Russ Hunt's Reviews

Shirley Valentine
by Willy Russell

Theatre New Brunswick
April 1994


As theatre companies cope ingeniously with hard times, one- and two-character plays are become more and more frequent. They represent a particular sort of challenge for organizations like Theatre New Brunswick, where there are large stages, large houses, and where audiences expect large, ambitious productions. It's difficult to avoid giving the impression that the production isn't big enough to fill the venue.

That's no problem for Nicola Lipman, whose 300 watt smile lights up the role of Shirley Valentine. Her impeccable timing and infectious, conspiratorial chuckle, the perfectly adjusted rhythm of her earthy, British-working-class speech, and the authority with which she carries out the domestic business of making chips and eggs for her absent husband while explaining her life to us (and to the kitchen wall), all conspire to draw an audience into her world, seducing us to care about what's important to her and laugh with her at what she finds funny.

And what she finds funny is the best part of the evening: some of the one-liners that punctuate her monologue are as good as anything we've heard in the Playhouse recently. "Cadbury's would go out of business if women didn't hold back a bit," she says, or "Sex is like Sainsbury's, overrated: just a lot of pushing and shoving and you don't really come away with very much."

Lipman's performance is almost enough to make us forget some of the problems with Willy Russell's script -- problems which, in fact, leave you wondering, at the end of the evening, whether you're really coming away with very much.

It's easy to sympathize with Shirley's plight as she outlines it in the first scene -- it may, in fact, even be a little too easy.

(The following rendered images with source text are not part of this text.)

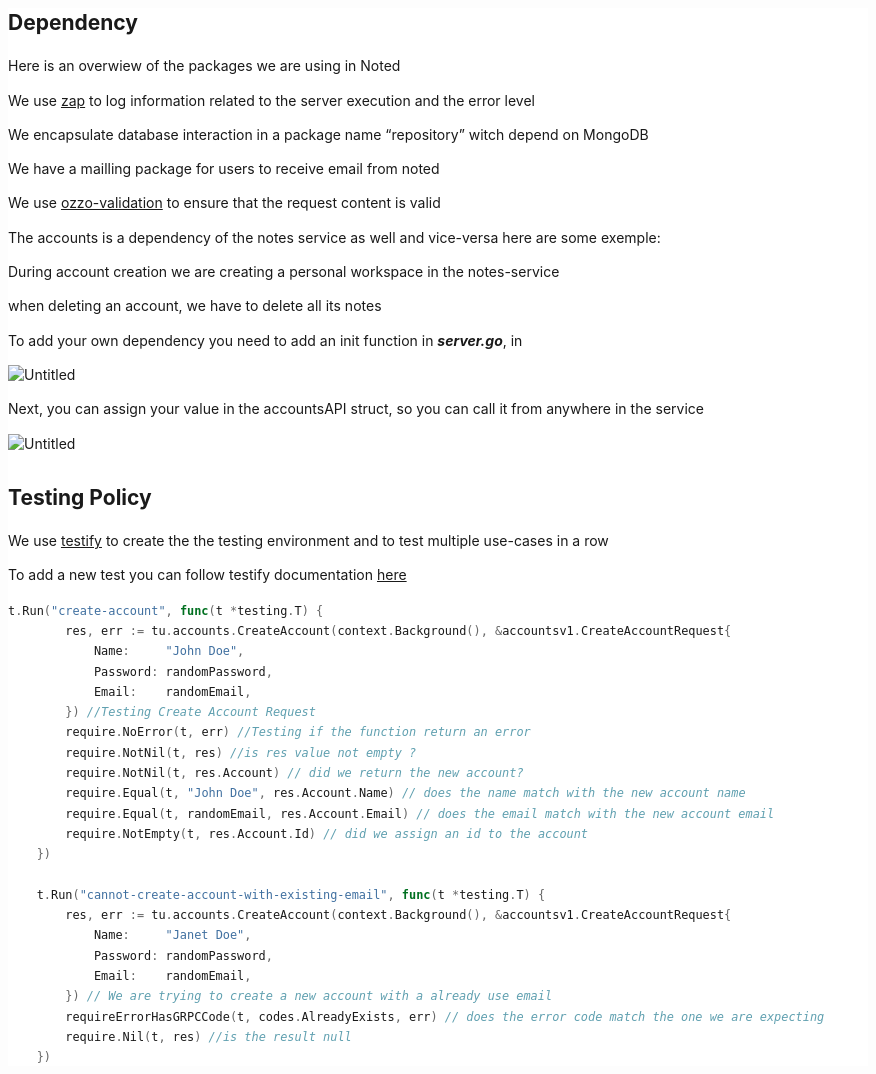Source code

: 
## Dependency

Here is an overwiew of the packages we are using in Noted

We use [zap](https://github.com/uber-go/zap) to log information related to the server execution and the error level 

We encapsulate database interaction in a package name “repository” witch depend on MongoDB

We have a mailling package for users to receive email from noted  

We use [ozzo-validation](https://pkg.go.dev/github.com/go-ozzo/ozzo-validation/v4) to ensure that the request content is valid

The accounts is a dependency of the notes service as well and vice-versa here are some exemple:

During account creation we are creating a personal workspace in the notes-service

when deleting an account, we have to delete all its notes 

To add your own dependency you need to add an init function in ***server.go***, in 

![Untitled](Account%20Service%20Technical%20Documentation%2084c37f322f0743f6a695bf139ed712f9/Untitled%201.png)

Next, you can assign your value in the accountsAPI struct,  so you can call it from anywhere in the service

![Untitled](Account%20Service%20Technical%20Documentation%2084c37f322f0743f6a695bf139ed712f9/Untitled%202.png)

## Testing Policy

We use [testify](https://github.com/stretchr/testify) to create the the testing environment and to test multiple use-cases in a row

To add a new test you can follow testify documentation [here](https://github.com/stretchr/testify)

```go
t.Run("create-account", func(t *testing.T) {
		res, err := tu.accounts.CreateAccount(context.Background(), &accountsv1.CreateAccountRequest{
			Name:     "John Doe",
			Password: randomPassword,
			Email:    randomEmail,
		}) //Testing Create Account Request 
		require.NoError(t, err) //Testing if the function return an error 
		require.NotNil(t, res) //is res value not empty ?
		require.NotNil(t, res.Account) // did we return the new account?
		require.Equal(t, "John Doe", res.Account.Name) // does the name match with the new account name
		require.Equal(t, randomEmail, res.Account.Email) // does the email match with the new account email
		require.NotEmpty(t, res.Account.Id) // did we assign an id to the account
	})

	t.Run("cannot-create-account-with-existing-email", func(t *testing.T) {
		res, err := tu.accounts.CreateAccount(context.Background(), &accountsv1.CreateAccountRequest{
			Name:     "Janet Doe",
			Password: randomPassword,
			Email:    randomEmail,
		}) // We are trying to create a new account with a already use email
		requireErrorHasGRPCCode(t, codes.AlreadyExists, err) // does the error code match the one we are expecting
		require.Nil(t, res) //is the result null
	})
```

A 42 year old working class English woman with grown children, a husband whose most important concern is whether there's mince for Thursday night supper, and an empty kitchen -- and who has nothing else at all -- is not a figure about whom there's much real complexity or conflict. Should she leave her husband to his chips and run off to Greece for a holiday? Will she? Of course. No question.

And will she meet a romantic Greek who makes the earth move for her, and with whom there are no complex entanglements or difficulties -- a sort of post-liberation Harlequin fantasy of "good sex" -- and rediscover her passionate youth? Natch. No prob.

And will we believe it? And will we think it convincing that she throw away her ticket home, pick up a miraculously available waitressing job, and at the close be awaiting the arrival on the beach of her wooden-souled husband, who, she tells us, because he's seen too many Rambo flicks, is coming to "fetch her home where she belongs"?

Nicola Lipman and director Allen MacInnes have done their best to make us buy all that. Whether we do so is, I think, not so much a function of her sharply focused performance as it is of how strongly we share the script's baby-boom nostalgia for sexual liberation and its vague hopes for recaptured youth. The problem with Russell's script -- like that with his earlier play, "Educating Rita" -- is that it feeds our prejudices, leaves us comfortable with our already existing ideas. Even the ones than which, when we stop to think about it, we already know better. We might like to believe that good sex will change our lives and fix everything, but we just can't any more.

It doesn't help that the kitchen in which Shirley works and meditates in the first act is so much more finely detailed and deeply convincing than the shallow, high-school-production mockup of "Greece" we see in the second act. It's as though our skepticism -- isn't this just a Cosmopolitan Magazine fantasy? -- had carried over into the set design. That same lack of commitment seemed occasionally to affect even the lighting, which was surprisingly unpolished for the Playhouse, with some sudden, obvious, and distracting cues -- for instance, the "sunset" lighting which appears just as, or slightly after, Shirley mentions it.

The Beatles tunes which bridge the scenes are perfectly appropriate. It's fairly predictable, though, that at the end of the first act, as Shirley's about to leave for Greece, the song would not be the complicated and ambivalent "She's Leaving Home," but instead, "We Can Work it Out." And even more appropriate that the evening should conclude with the wonderfully simple- minded "All You Need Is Love." Would it were so. But I'd prefer a play which acknowledged, with Moxie Fruvous, that we're stuck in the nineties, and it's going to take a lot more than love to enable all the Shirley Valentines in their kitchens to use up what she calls their leftover, unused, life.

Still, it was spring in Fredericton on opening night, and maybe nobody wanted to have their fantasies tinkered with or questioned: it seemed to be enough for the enthusiastic audience to spend an evening laughing delightedly at Shirley's inspired zingers.